Guangfo Metro station in Guangzhou, China

Shixi Station (石溪站 (石溪站, Shíxī Zhàn)) is a station on the Guangfo Line of the Guangzhou Metro. It is located under Gongye Avenue South (工业大道南) at the intersection with Xingye Road (新業路) near Xinyuying Petrol Station (新裕英加油站) in Haizhu District, Guangzhou, China. It started operations on 28 December 2018.

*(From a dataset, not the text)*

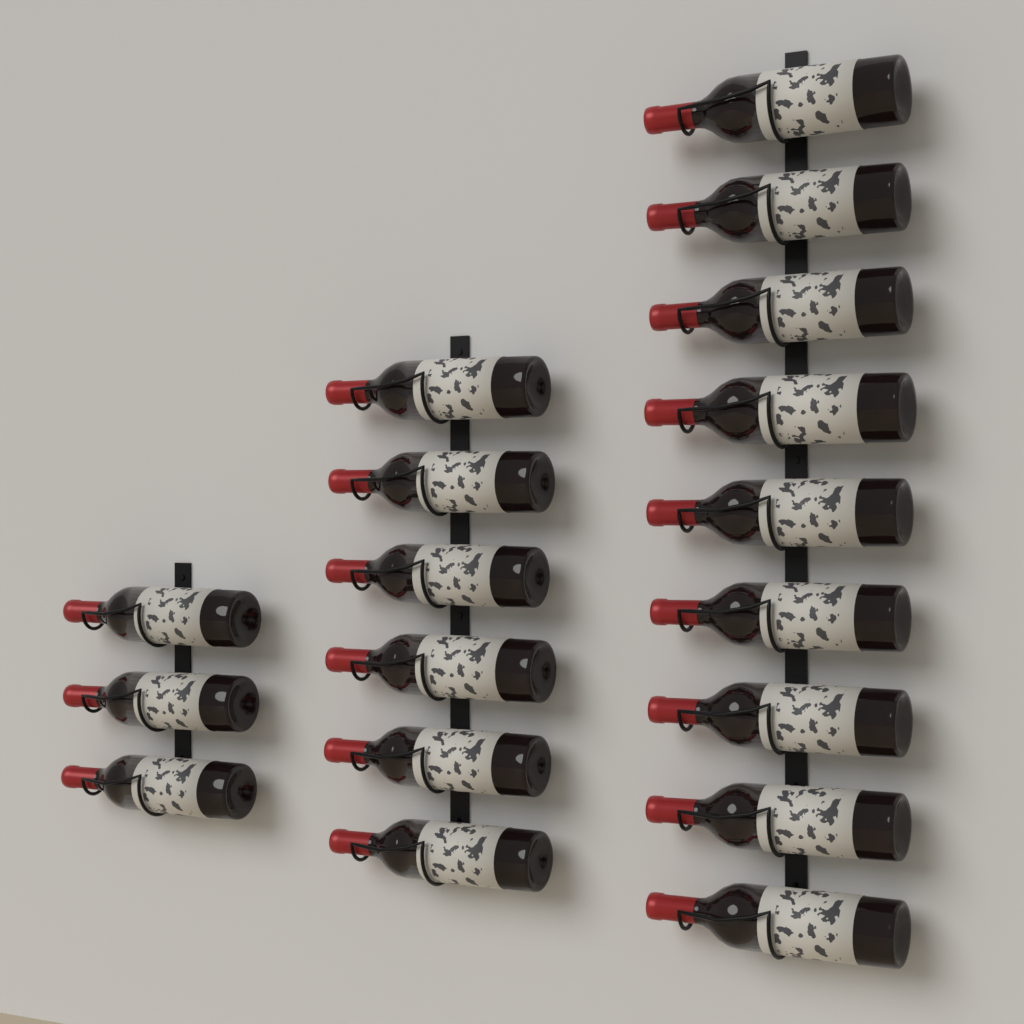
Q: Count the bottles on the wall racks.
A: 18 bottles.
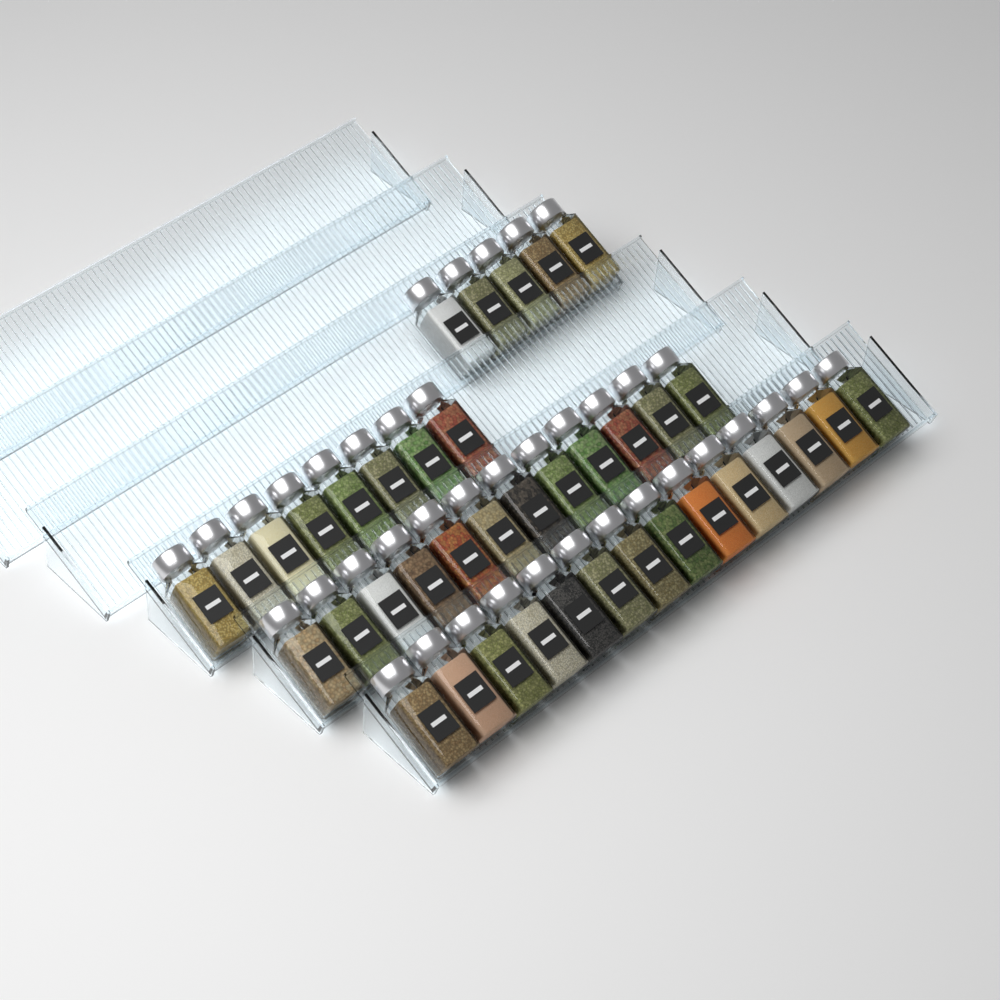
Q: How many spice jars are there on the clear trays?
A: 39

The station is located about 200 meters away from Gongye Avenue South station on Guangzhou Metro Line 10, but the two stations are not official interchange stations. Interchange between these stations will be treated as two separate journeys requiring two fares.

==Station layout==
The station is a two-storey underground station. The ground level is the exit, and it is surrounded by Gongye Avenue South, Xingye Road, Yongcui Road, Jinbi Garden Lingcui Garden, other residential areas and other nearby buildings. The first floor is the concourse, and the second floor is the platform for Guangfo line.
| G | - | Exits A, B, D |
| L1 Concourse | Lobby | Ticket Machines, Customer Service, Shops, Police Station, Security Screening Facilities |
| L2 Platforms | Platform | towards |
Island platform, doors will open on the left (Toilets, Nursery)
| Platform | towards | |

===Concourse===
There are automatic ticket machines and an intelligent customer service center at the concourse. There are elevators, escalators, and stairs in the fare-paid area for passengers to reach the platform.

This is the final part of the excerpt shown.